• _Task item A_: List the benefits given as bullet points in the text on building an R package.

• _Reading text_:
Note: This lab was rendered by Clade Sonnet 4.6 directly from the slides here.

Why build an R package?

Building your own R package is one of the most powerful habits you can develop as an R programmer. It lets you:

  • Conquer and permanently tame confusing folder soups of data and R scripts
  • Make code ultra-compact, well-documented, and highly replicable
  • Dramatically shorten the time it takes to get back on track after a break from a project

And ultimately, to truly publish (i.e. make public and available) your tools and methods in a form others can install and use. In particular by uploading to CRAN or other repositories.

• _Records for the task_:
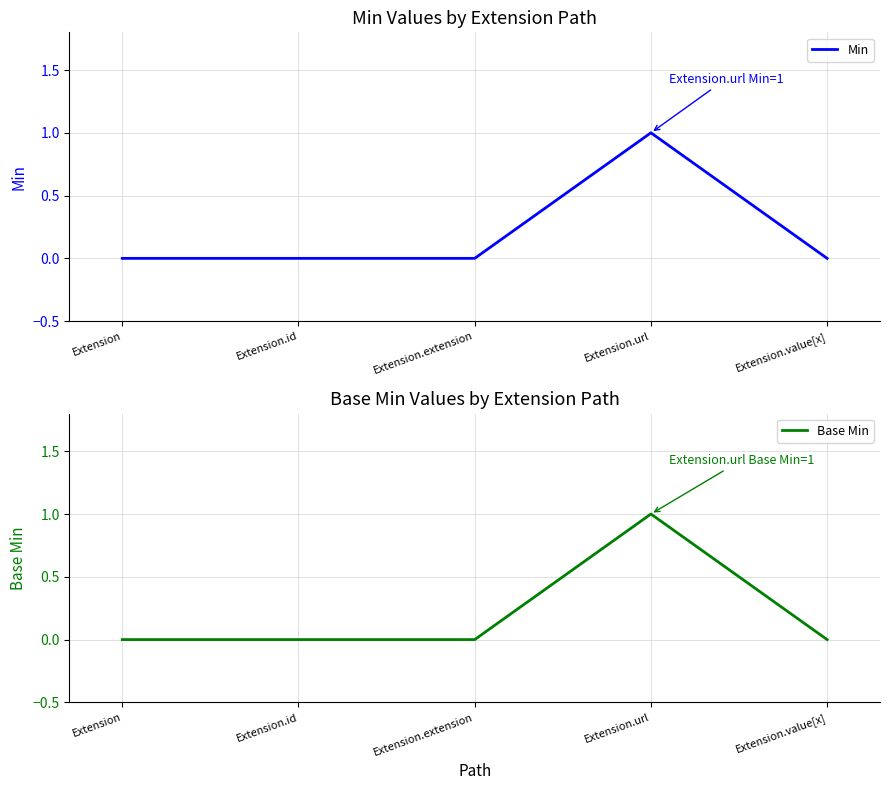

Reading left to right, list all the values displayed in this chart.

Min: Extension=0	Extension.id=0	Extension.extension=0	Extension.url=1	Extension.value[x]=0
Base Min: Extension=0	Extension.id=0	Extension.extension=0	Extension.url=1	Extension.value[x]=0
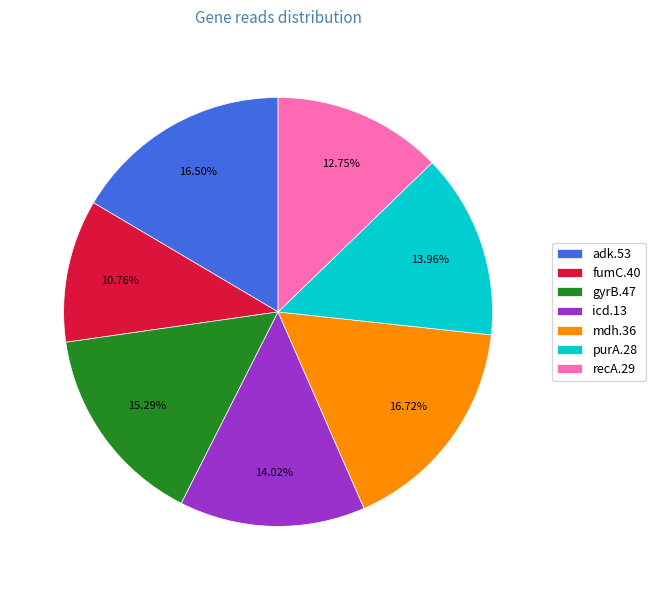

How many slices are in this pie chart?

7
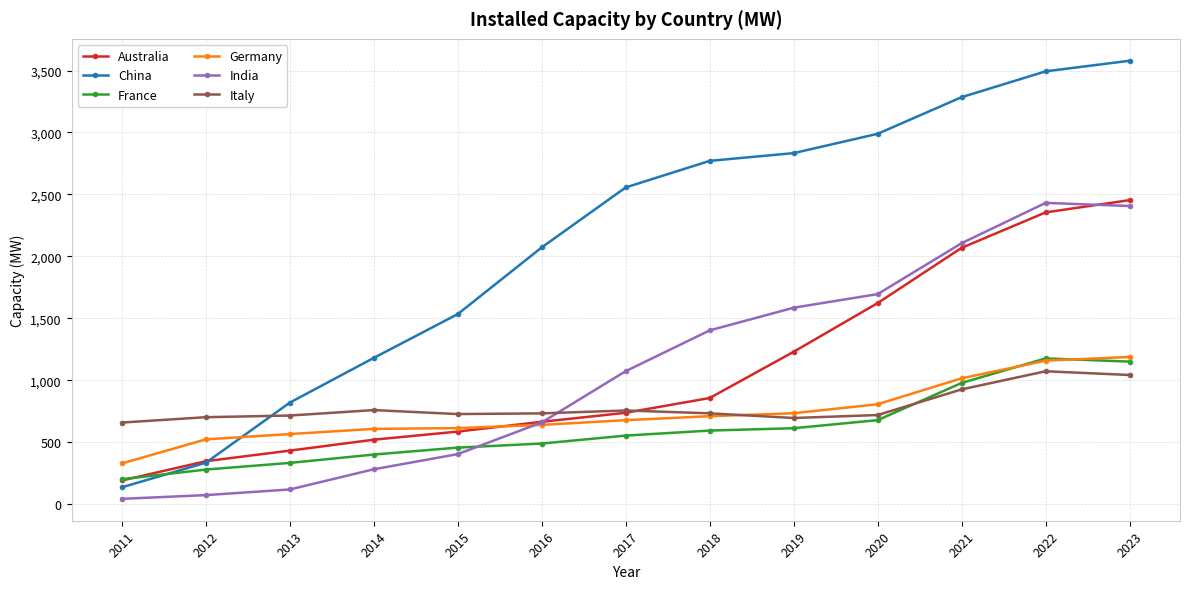

At which label is France closest to 690?

2020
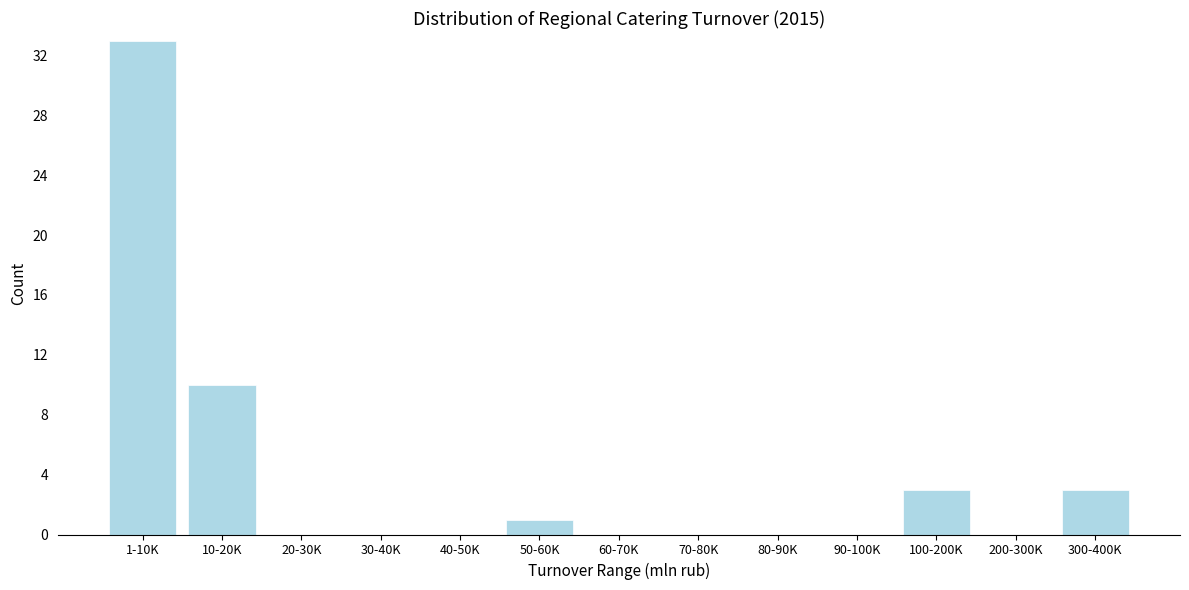

Reading left to right, list all the values displayed in this chart.

1-10K=33	10-20K=10	20-30K=0	30-40K=0	40-50K=0	50-60K=1	60-70K=0	70-80K=0	80-90K=0	90-100K=0	100-200K=3	200-300K=0	300-400K=3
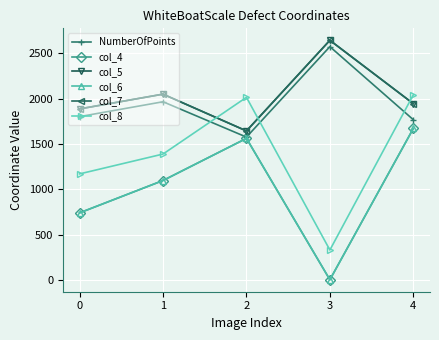

At which label does col_7 reach its peak?

3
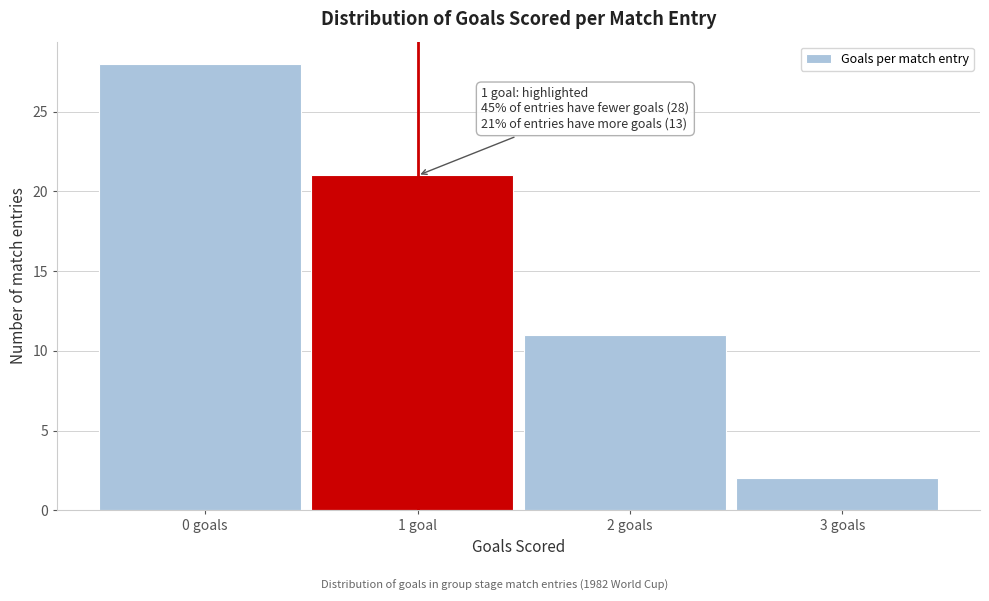

Reading right to left, extract all data points from this chart.

3 goals=2	2 goals=11	1 goal=21	0 goals=28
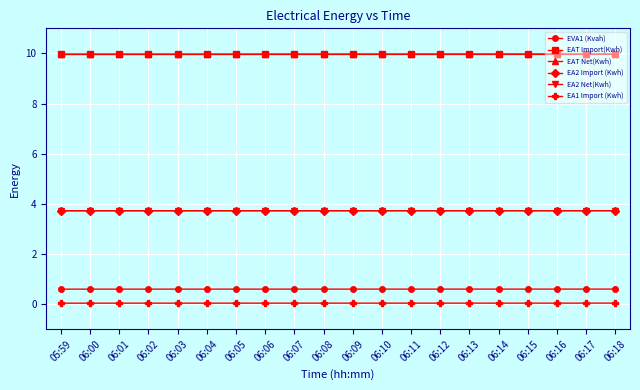

What are all the series names shown in the legend?

EVA1 (Kvah), EAT Import(Kwh), EAT Net(Kwh), EA2 Import (Kwh), EA2 Net(Kwh), EA1 Import (Kwh)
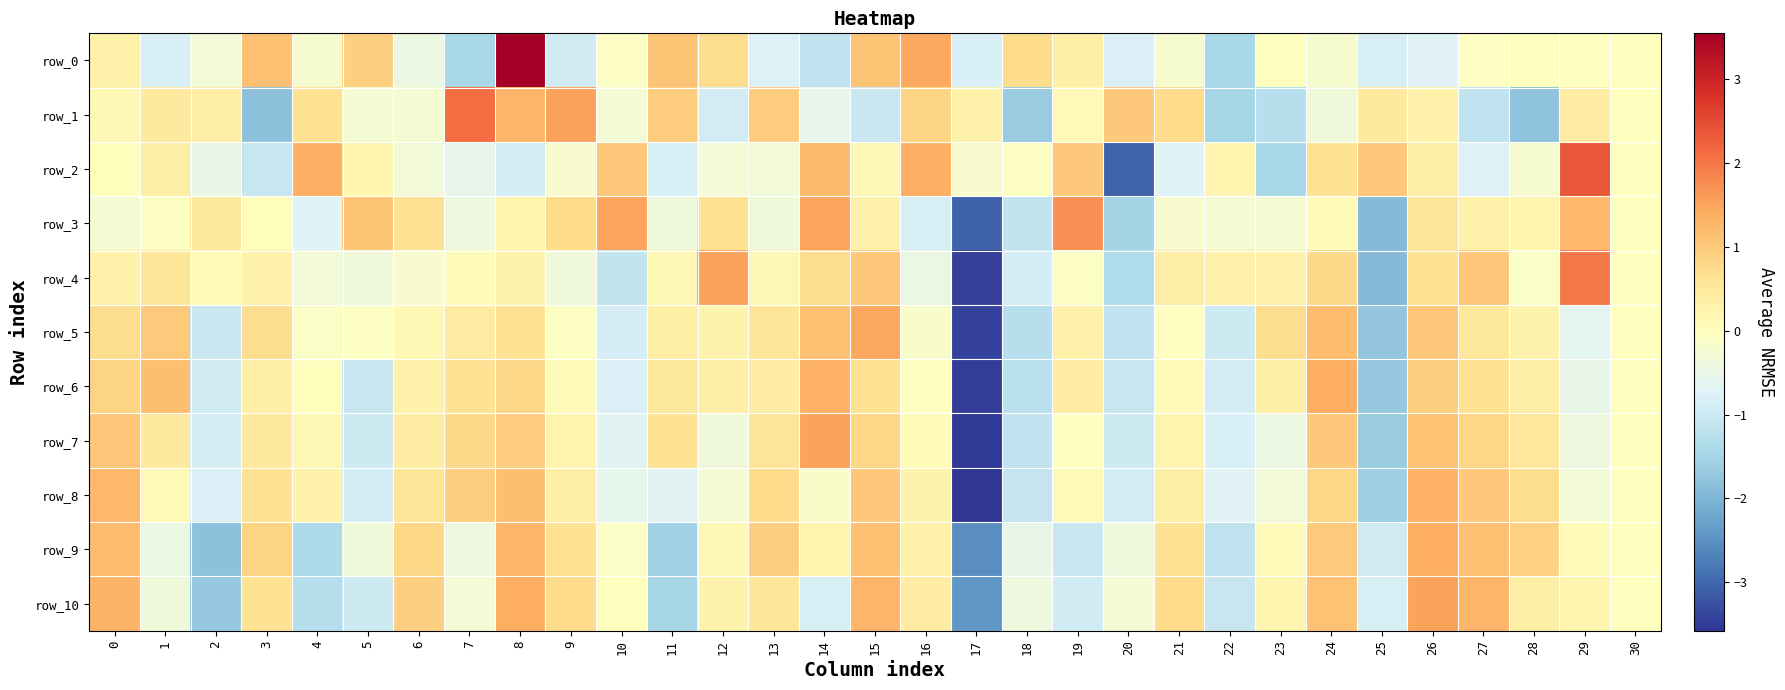

Reading left to right, what are all the values shown in this chart?

row_0: 0.3	-0.8	-0.3	1.1	-0.2	0.9	-0.4	-1.5	3.5	-0.9	-0.1	1.1	0.7	-0.8	-1.1	1.1	1.5	-0.8	0.8	0.3	-0.8	-0.2	-1.5	-0.0	-0.2	-0.8	-0.7	-0.1	-0.0	-0.0	0.0
row_1: 0.1	0.5	0.4	-1.8	0.7	-0.2	-0.3	2.1	1.3	1.5	-0.3	1.0	-0.9	1.0	-0.6	-1.0	0.9	0.3	-1.7	0.1	1.0	0.7	-1.5	-1.3	-0.4	0.5	0.3	-1.2	-1.8	0.4	0.0
row_2: 0.0	0.4	-0.5	-1.1	1.3	0.2	-0.3	-0.6	-0.9	-0.2	1.1	-0.8	-0.3	-0.3	1.2	0.2	1.4	-0.2	-0.0	1.0	-3.0	-0.7	0.2	-1.5	0.7	1.1	0.4	-0.8	-0.2	2.4	0.0
row_3: -0.2	-0.1	0.5	0.0	-0.7	1.1	0.6	-0.4	0.2	0.8	1.5	-0.4	0.7	-0.4	1.5	0.3	-0.8	-3.1	-1.1	1.7	-1.5	-0.2	-0.3	-0.2	0.1	-1.9	0.6	0.3	0.2	1.3	-0.0
row_4: 0.3	0.6	0.1	0.3	-0.3	-0.4	-0.2	0.1	0.3	-0.4	-1.1	0.1	1.5	0.2	0.7	1.0	-0.5	-3.5	-0.9	-0.1	-1.4	0.4	0.3	0.3	0.8	-1.9	0.6	1.1	-0.1	2.0	-0.0
row_5: 0.7	1.0	-1.0	0.7	-0.1	-0.0	0.1	0.5	0.6	-0.0	-0.9	0.4	0.2	0.5	1.2	1.5	-0.2	-3.4	-1.3	0.3	-1.1	-0.0	-1.0	0.7	1.2	-1.7	1.1	0.5	0.2	-0.6	0.0
row_6: 0.9	1.2	-1.0	0.3	0.0	-1.1	0.3	0.6	0.8	0.1	-0.8	0.5	0.4	0.4	1.3	0.7	-0.0	-3.5	-1.2	0.4	-1.1	0.1	-0.9	0.3	1.4	-1.7	0.9	0.7	0.4	-0.5	0.0
row_7: 1.0	0.5	-0.9	0.5	0.2	-1.0	0.4	0.8	1.0	0.2	-0.7	0.6	-0.4	0.6	1.5	0.8	0.1	-3.5	-1.1	-0.0	-1.0	0.2	-0.8	-0.5	1.0	-1.6	1.1	0.8	0.5	-0.4	0.0
row_8: 1.3	0.1	-0.8	0.6	0.3	-0.9	0.6	1.0	1.2	0.4	-0.6	-0.7	-0.2	0.8	-0.1	1.0	0.2	-3.6	-1.1	0.1	-0.9	0.4	-0.7	-0.3	0.8	-1.6	1.3	1.0	0.7	-0.3	-0.0
row_9: 1.2	-0.5	-1.8	0.8	-1.4	-0.4	0.8	-0.4	1.3	0.6	-0.1	-1.6	0.1	0.9	0.2	1.2	0.3	-2.5	-0.5	-1.0	-0.4	0.6	-1.2	0.1	1.0	-0.9	1.4	1.1	0.9	0.1	-0.0
row_10: 1.3	-0.4	-1.7	0.6	-1.3	-1.0	0.9	-0.3	1.4	0.8	-0.0	-1.5	0.3	0.6	-0.8	1.3	0.4	-2.4	-0.4	-0.9	-0.3	0.8	-1.1	0.2	1.1	-0.8	1.5	1.3	0.3	0.2	0.0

• _Task item B_: Output the entries from their first line through the line that contains "How many slices are in this pie chart?", both ends included, and leave out the pictures.

• _Final answer A_:
- Conquer and permanently tame confusing folder soups of data and R scripts
- Make code ultra-compact, well-documented, and highly replicable
- Dramatically shorten the time it takes to get back on track after a break from a project

• _Final answer B_:
Reading left to right, list all the values displayed in this chart.

Min: Extension=0	Extension.id=0	Extension.extension=0	Extension.url=1	Extension.value[x]=0
Base Min: Extension=0	Extension.id=0	Extension.extension=0	Extension.url=1	Extension.value[x]=0

How many slices are in this pie chart?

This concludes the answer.